Ihre Aufgabe>
Entnehmen Sie den unten stehenden Text über den Tunnelanstich der Wiener Linien und geben Sie ihn vollständig und wortgetreu wieder.

══ Text zur Analyse

Dass man die Sache mit der Tradition hier keinesfalls auf die leichte Schulter nahm, wurde bereits bei der Ankunft am Baufeld klar. Eine zehnköpfige Abordnung des Blasorchesters der Wiener Linien empfing die Gäste, bevor es 30 Meter in die Tiefe ging. Am Boden der Baugrube angekommen, ließen ein improvisierter Altar sowie zwei Geistliche (einmal katholisch, einmal evangelisch) ebenfalls keine Zweifel daran aufkommen, dass Tradition hier auch wirklich Tradition heißt.
Günter Steinbauer ist als langjähriger Geschäftsführer der Wiener Linien professioneller Bauherr, doch selbst er bekommt nach 13 Tunnelanstichen „immer noch Gänsehaut“, wie er verriet. Schließlich geht es um viel. Das Verkehrsnetz einer Stadt sei wie der Blutkreislauf des Menschen; beide stellten lebensnotwendige Infrastruktur dar, so Steinbauer.

════
══ Extrahierte Informationen

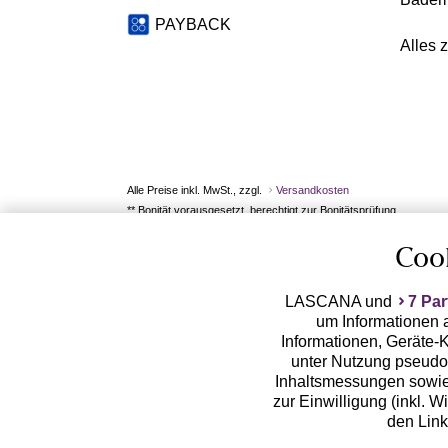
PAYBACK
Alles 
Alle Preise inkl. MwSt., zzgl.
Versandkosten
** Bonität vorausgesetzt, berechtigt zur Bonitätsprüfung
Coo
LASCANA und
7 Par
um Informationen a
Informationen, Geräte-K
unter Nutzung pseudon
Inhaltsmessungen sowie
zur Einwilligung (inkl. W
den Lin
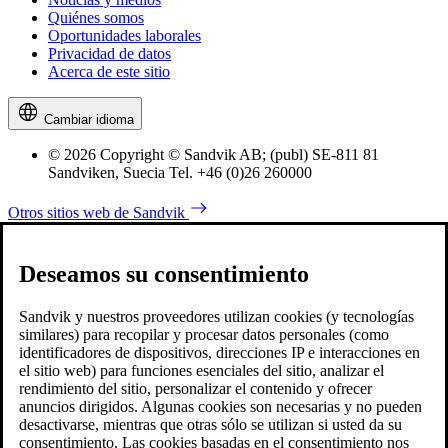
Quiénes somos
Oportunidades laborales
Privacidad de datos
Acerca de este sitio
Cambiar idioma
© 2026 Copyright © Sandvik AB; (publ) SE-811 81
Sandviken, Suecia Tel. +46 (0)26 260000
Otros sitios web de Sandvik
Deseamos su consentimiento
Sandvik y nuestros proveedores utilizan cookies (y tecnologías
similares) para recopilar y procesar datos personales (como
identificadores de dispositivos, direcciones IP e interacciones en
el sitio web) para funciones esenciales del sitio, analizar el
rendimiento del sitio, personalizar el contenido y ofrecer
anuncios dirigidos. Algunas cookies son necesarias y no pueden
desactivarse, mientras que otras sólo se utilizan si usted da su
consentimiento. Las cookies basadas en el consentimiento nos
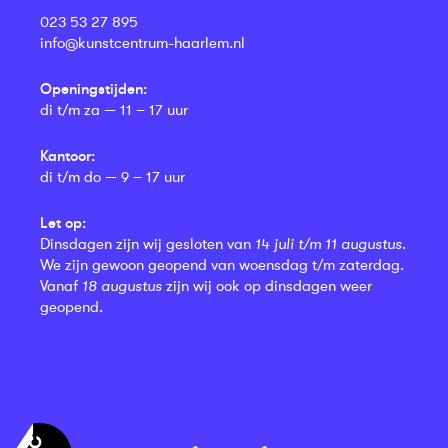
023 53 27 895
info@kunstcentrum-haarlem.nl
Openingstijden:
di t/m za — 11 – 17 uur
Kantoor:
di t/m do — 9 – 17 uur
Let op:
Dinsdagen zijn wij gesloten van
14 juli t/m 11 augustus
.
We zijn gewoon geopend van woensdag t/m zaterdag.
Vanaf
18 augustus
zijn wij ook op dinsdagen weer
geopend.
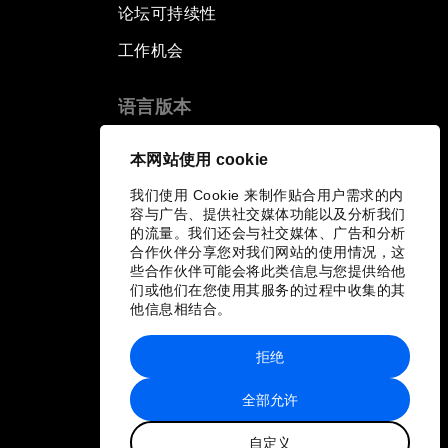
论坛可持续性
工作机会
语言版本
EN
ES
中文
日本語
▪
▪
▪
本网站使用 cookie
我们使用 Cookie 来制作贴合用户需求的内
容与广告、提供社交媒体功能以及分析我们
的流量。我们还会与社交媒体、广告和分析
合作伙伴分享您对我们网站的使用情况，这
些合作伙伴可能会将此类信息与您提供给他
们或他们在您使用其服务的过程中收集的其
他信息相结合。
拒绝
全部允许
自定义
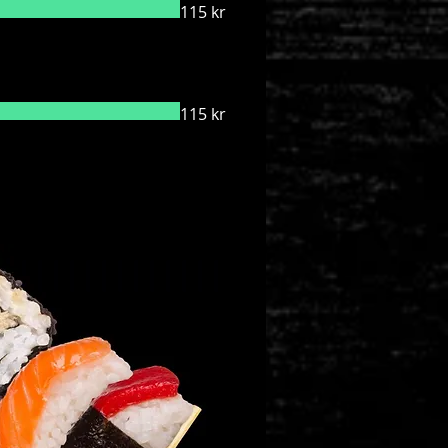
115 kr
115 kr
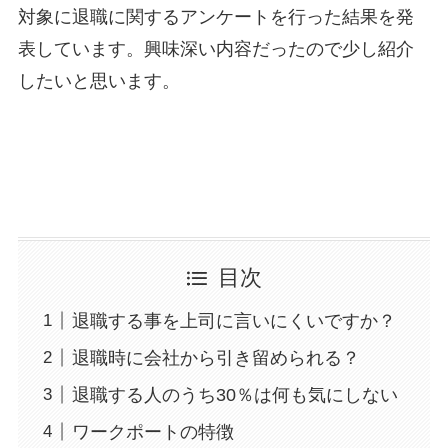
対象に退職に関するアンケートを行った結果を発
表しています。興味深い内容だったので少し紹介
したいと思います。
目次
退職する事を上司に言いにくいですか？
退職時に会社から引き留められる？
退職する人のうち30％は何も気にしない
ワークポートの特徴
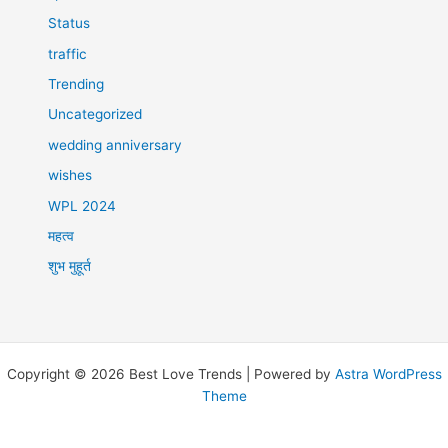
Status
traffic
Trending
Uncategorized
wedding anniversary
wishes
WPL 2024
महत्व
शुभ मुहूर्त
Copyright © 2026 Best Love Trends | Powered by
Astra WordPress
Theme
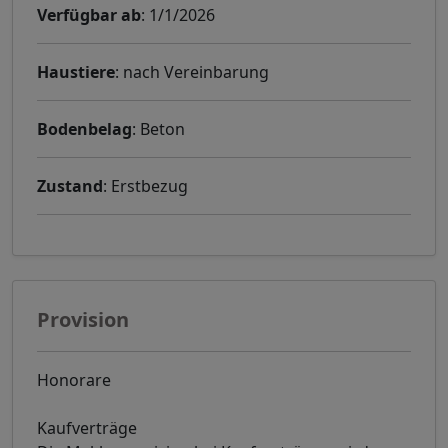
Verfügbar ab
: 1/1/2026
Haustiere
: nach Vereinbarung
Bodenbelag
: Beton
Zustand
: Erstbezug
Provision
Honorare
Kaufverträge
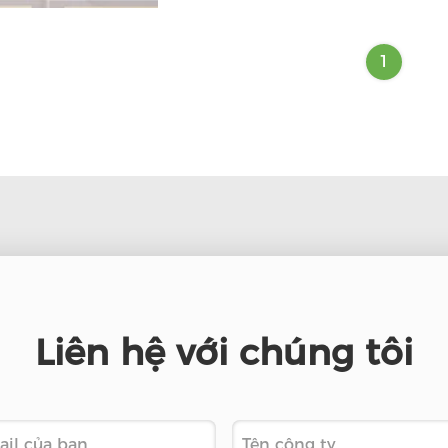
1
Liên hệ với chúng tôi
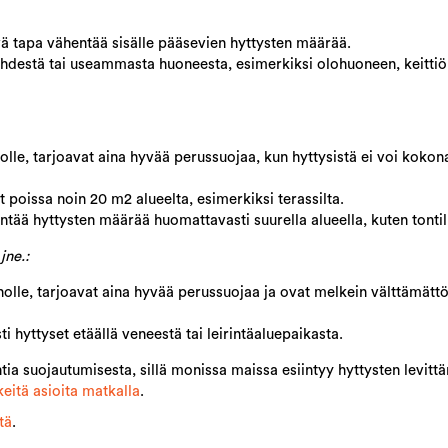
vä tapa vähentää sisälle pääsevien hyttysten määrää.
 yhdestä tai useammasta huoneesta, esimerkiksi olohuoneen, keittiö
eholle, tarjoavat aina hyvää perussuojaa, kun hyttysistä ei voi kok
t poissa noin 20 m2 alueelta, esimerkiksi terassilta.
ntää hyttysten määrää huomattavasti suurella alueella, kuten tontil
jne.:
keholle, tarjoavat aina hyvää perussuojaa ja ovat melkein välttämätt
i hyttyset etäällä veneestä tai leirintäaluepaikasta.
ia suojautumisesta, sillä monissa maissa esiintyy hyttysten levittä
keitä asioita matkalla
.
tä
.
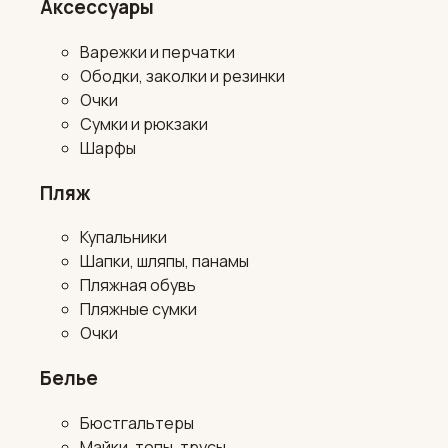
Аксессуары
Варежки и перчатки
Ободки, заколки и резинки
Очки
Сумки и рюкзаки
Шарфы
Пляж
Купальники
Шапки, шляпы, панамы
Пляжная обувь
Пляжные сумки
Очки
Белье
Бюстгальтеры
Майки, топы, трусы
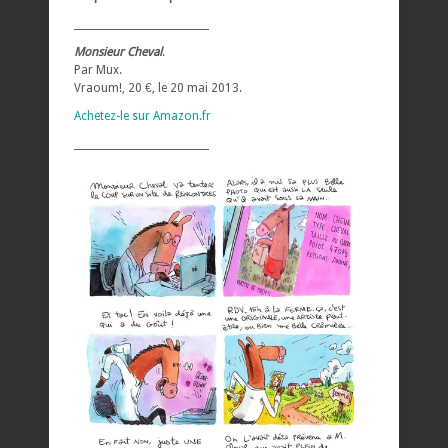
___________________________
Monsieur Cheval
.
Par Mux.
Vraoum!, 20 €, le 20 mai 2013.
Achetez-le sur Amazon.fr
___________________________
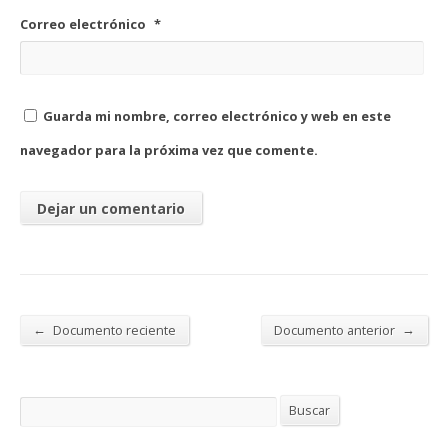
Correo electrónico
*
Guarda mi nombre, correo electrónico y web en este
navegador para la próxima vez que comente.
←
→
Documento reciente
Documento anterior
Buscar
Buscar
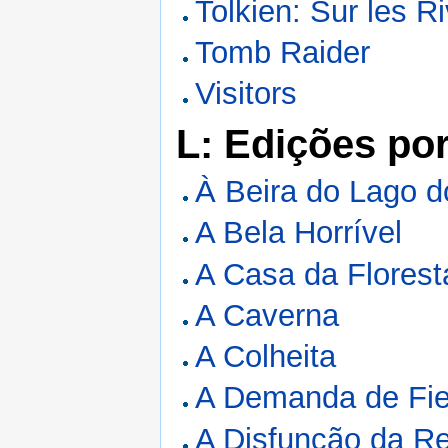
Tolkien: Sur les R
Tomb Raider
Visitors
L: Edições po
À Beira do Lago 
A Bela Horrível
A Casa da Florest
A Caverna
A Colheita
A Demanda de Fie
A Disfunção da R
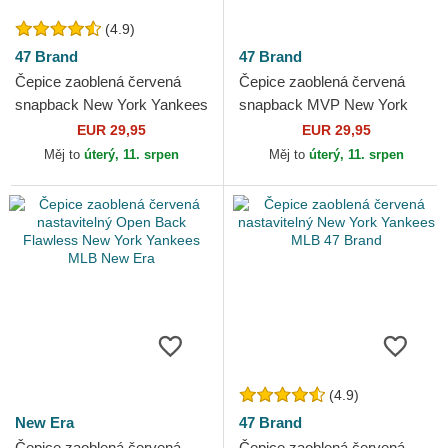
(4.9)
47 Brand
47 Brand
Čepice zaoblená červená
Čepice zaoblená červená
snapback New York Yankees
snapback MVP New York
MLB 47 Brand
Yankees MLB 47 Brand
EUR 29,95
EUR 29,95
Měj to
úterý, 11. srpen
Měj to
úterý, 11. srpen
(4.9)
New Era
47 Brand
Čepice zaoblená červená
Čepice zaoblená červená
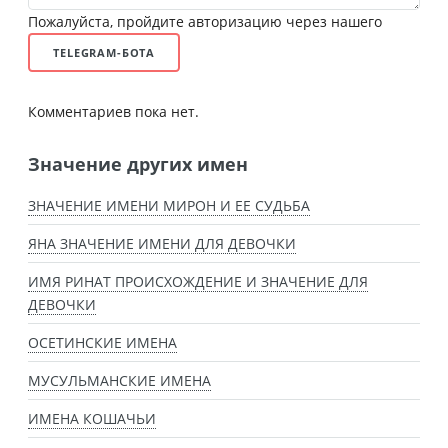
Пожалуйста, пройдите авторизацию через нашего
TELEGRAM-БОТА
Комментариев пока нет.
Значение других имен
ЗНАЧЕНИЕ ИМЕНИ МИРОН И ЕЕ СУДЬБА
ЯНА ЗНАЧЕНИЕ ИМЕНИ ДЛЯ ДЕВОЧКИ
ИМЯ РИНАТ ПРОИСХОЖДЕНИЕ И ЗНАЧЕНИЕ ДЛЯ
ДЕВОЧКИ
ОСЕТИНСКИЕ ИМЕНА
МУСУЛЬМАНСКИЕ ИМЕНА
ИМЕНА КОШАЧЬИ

════

Ihre Antwort>
Dass man die Sache mit der Tradition hier keinesfalls auf die leichte Schulter nahm, wurde bereits bei der Ankunft am Baufeld klar. Eine zehnköpfige Abordnung des Blasorchesters der Wiener Linien empfing die Gäste, bevor es 30 Meter in die Tiefe ging. Am Boden der Baugrube angekommen, ließen ein improvisierter Altar sowie zwei Geistliche (einmal katholisch, einmal evangelisch) ebenfalls keine Zweifel daran aufkommen, dass Tradition hier auch wirklich Tradition heißt.
Günter Steinbauer ist als langjähriger Geschäftsführer der Wiener Linien professioneller Bauherr, doch selbst er bekommt nach 13 Tunnelanstichen „immer noch Gänsehaut“, wie er verriet. Schließlich geht es um viel. Das Verkehrsnetz einer Stadt sei wie der Blutkreislauf des Menschen; beide stellten lebensnotwendige Infrastruktur dar, so Steinbauer.